Genome of Malaria-Causing Parasite Sequenced: Even When On Different Continents,
http://www.sciencedaily.com/releases/2012/09/120906181906.htm
Genome of Malaria-Causing Parasite Sequenced: Even When On Different Continents, Organism Features Same Mutations
This thin film Giemsa stained micrograph reveals a mature Plasmodium vivax trophozoite. (Credit: CDC/ Steven Glenn, Laboratory & Consultation Division)
ScienceDaily (Sep. 6, 2012) Scientists at Case Western Reserve University and the Cleveland Clinic Lerner Research Institute have discovered that the parasite that causes the most common form of malaria share the same genetic variations -- even when the organisms are separated across continents.
The discovery raises concerns that mutations to resist existing medications could spread worldwide, making global eradication efforts even more difficult.

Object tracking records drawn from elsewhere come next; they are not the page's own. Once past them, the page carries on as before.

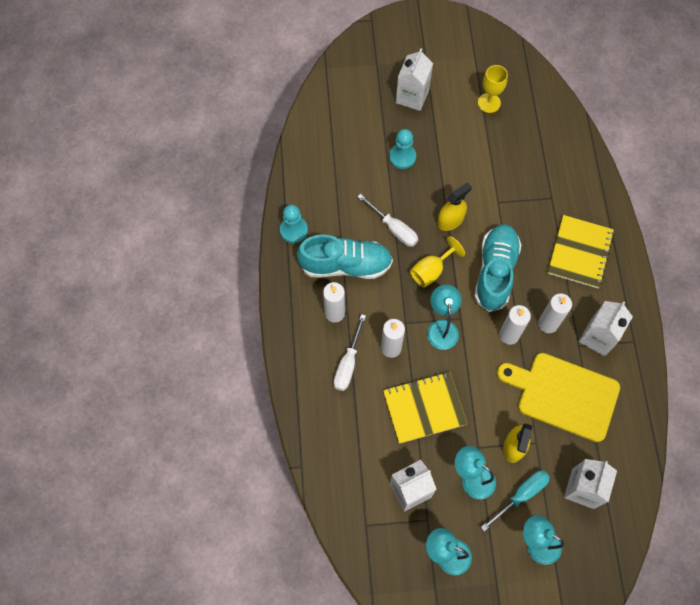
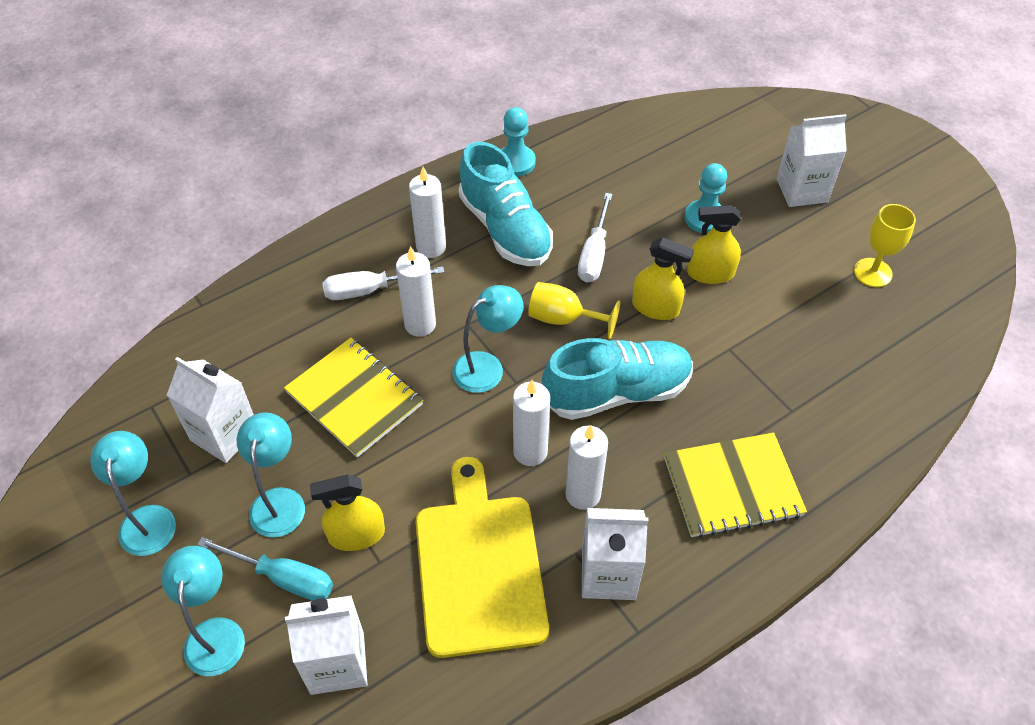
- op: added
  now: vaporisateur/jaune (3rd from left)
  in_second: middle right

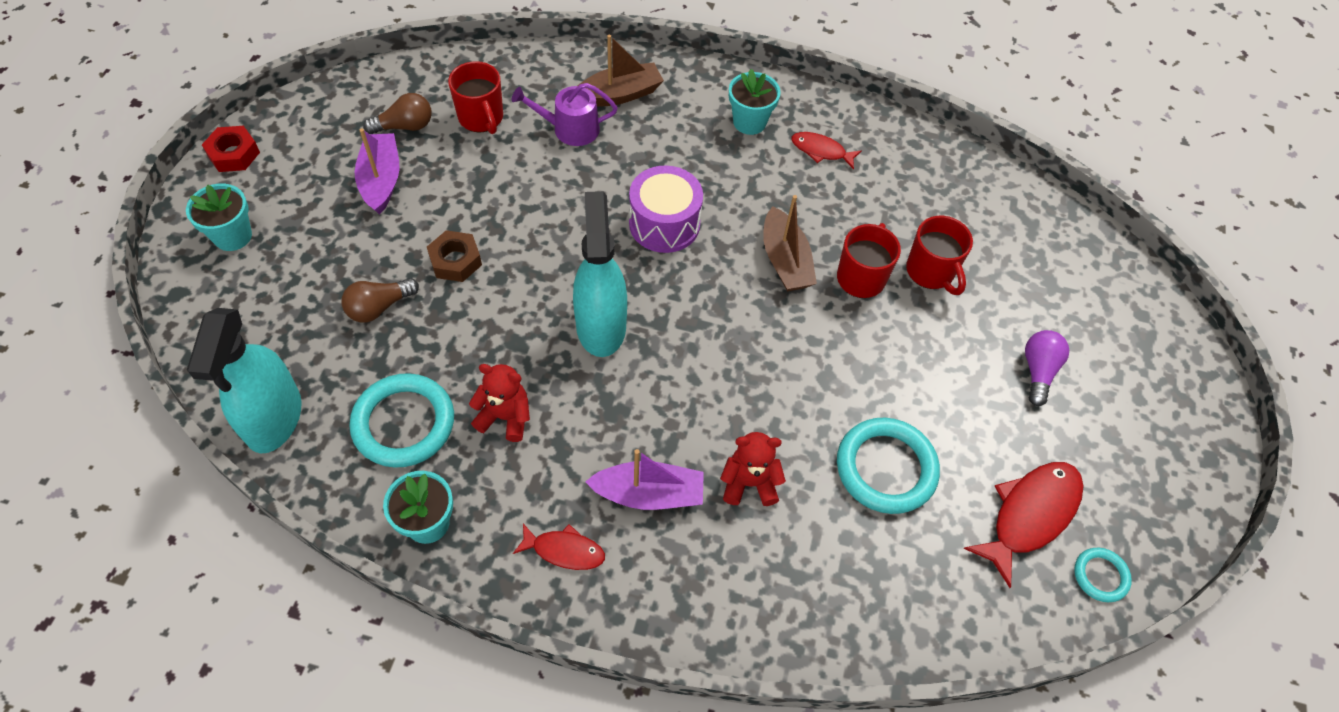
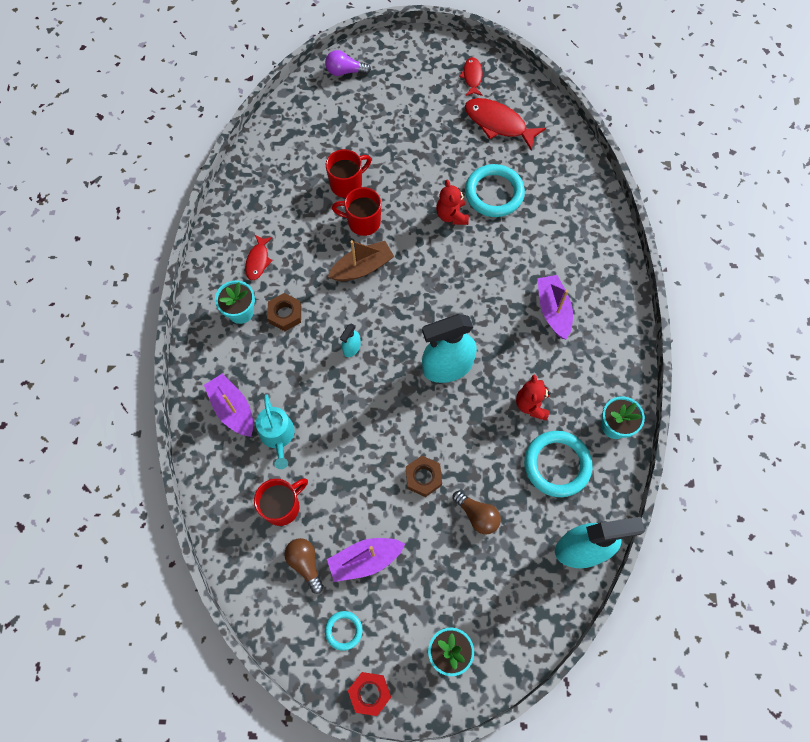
- op: added
  now: écrou/marron (1st from left)
  in_second: centre
- op: moved
  was: poisson/rouge (1st from left in the first image)
  now: poisson/rouge (2nd from left)
  in_first: bottom centre
  in_second: top centre
- op: moved
  was: ours en peluche/rouge (2nd from left in the first image)
  now: ours en peluche/rouge (1st from left)
  in_first: centre
  in_second: top centre
- op: moved
  was: ampoule/violet
  in_first: middle right
  in_second: top centre
- op: moved
  was: anneau/turquoise (3rd from left in the first image)
  now: anneau/turquoise (1st from left)
  in_first: bottom right
  in_second: bottom centre
- op: replaced
  was: tambour/violet
  now: vaporisateur/turquoise (1st from left)
  in_first: top centre
  in_second: centre
- op: recoloured
  was: arrosoir/violet
  now: arrosoir/turquoise
  in_first: top centre
  in_second: centre
- op: recoloured
  was: bateau/marron (1st from left)
  now: bateau/violet (1st from left)
  in_first: top centre
  in_second: middle left

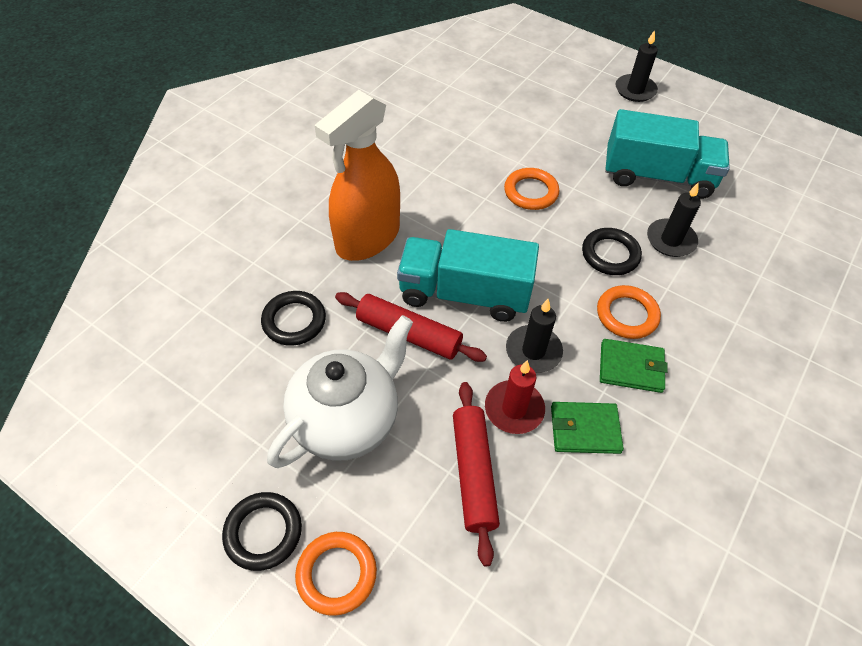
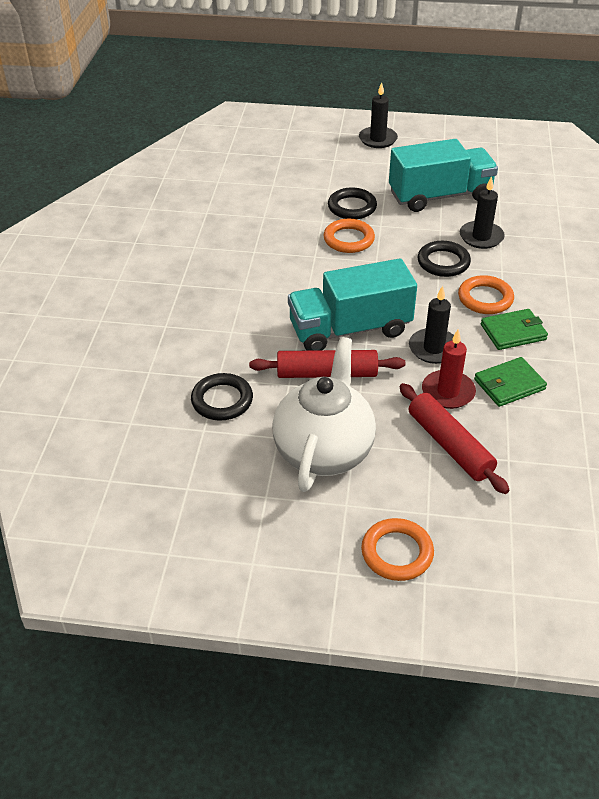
- op: removed
  was: vaporisateur/orange
  in_first: top centre
- op: moved
  was: anneau/noir (1st from left in the first image)
  now: anneau/noir (2nd from left)
  in_first: bottom left
  in_second: top centre

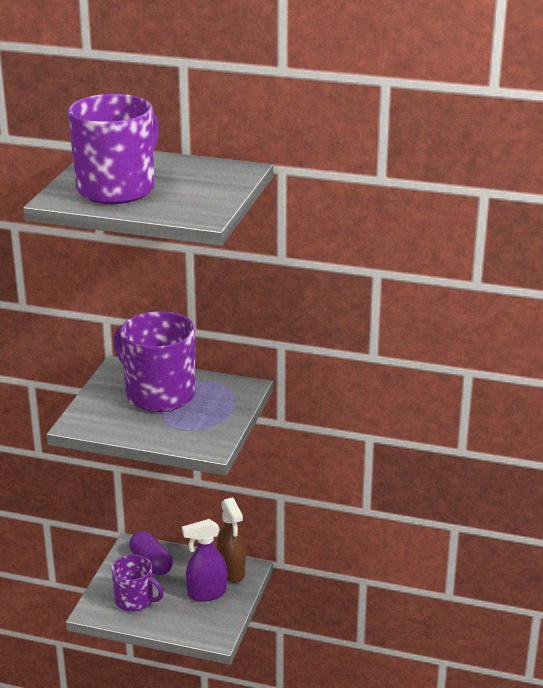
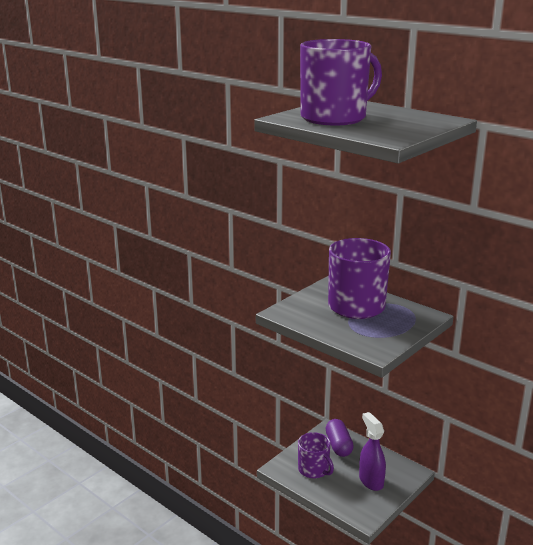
- op: removed
  was: vaporisateur/marron
  in_first: bottom centre
- op: turned
  was: vaporisateur/violet
  in_first: bottom centre
  in_second: bottom right
  clockwise: 60

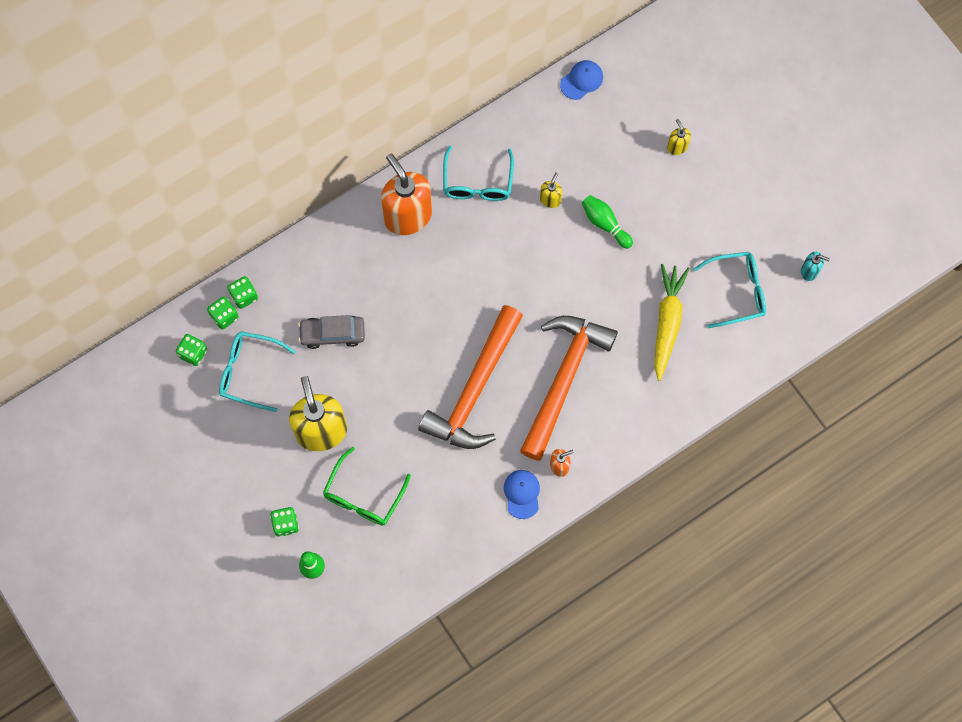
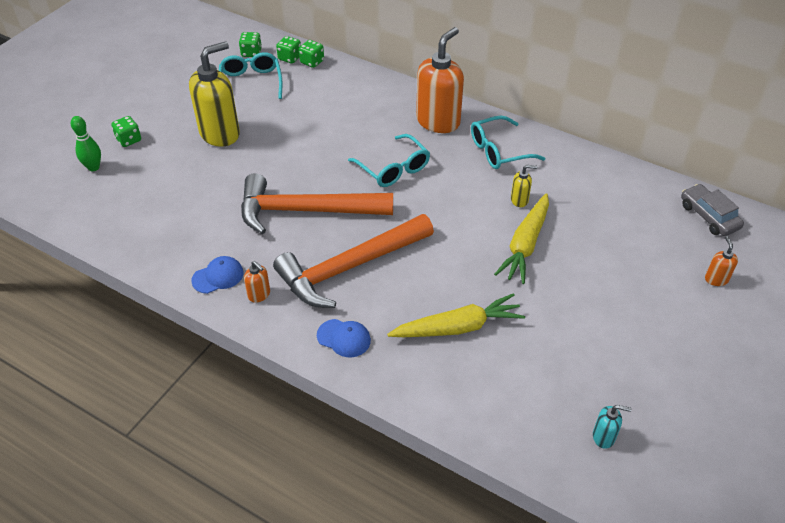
- op: removed
  was: lunettes/vert
  in_first: bottom centre
- op: removed
  was: distributeur de savon/jaune (3rd from left)
  in_first: top right
- op: added
  now: distributeur de savon/orange (3rd from left)
  in_second: middle right
- op: moved
  was: voiture/gris
  in_first: centre
  in_second: middle right
- op: moved
  was: casquette/bleu (2nd from left)
  in_first: top centre
  in_second: centre
- op: moved
  was: lunettes/turquoise (3rd from left in the first image)
  now: lunettes/turquoise (2nd from left)
  in_first: middle right
  in_second: top centre
- op: replaced
  was: quille/vert (2nd from left)
  now: carotte/jaune (2nd from left)
  in_first: top centre
  in_second: centre
- op: turned
  was: marteau/orange (2nd from left)
  in_first: centre
  in_second: centre
  clockwise: 150
- op: turned
  was: distributeur de savon/turquoise
  in_first: middle right
  in_second: bottom right
  clockwise: -75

The researchers, including Cleveland-based David Serre and Peter Zimmerman, Didier Menard (Institut Pasteur-Cambodia) and Arsene Ratsimbasoa (Madagascar National Malaria Control Program) are the first to sequence the genome of the parasite Plasmodium vivax, taken from patients at coverage needed to verify genome-wide DNA sequence variation. The genome contains all of the organism's inheritable information.
The ability to sequence is crucial to understanding the hard-to-study parasite, which annually causes up to 250 million cases of malaria and places an economic burden, mostly on the poor, in excess of $1.4 billion by some estimates.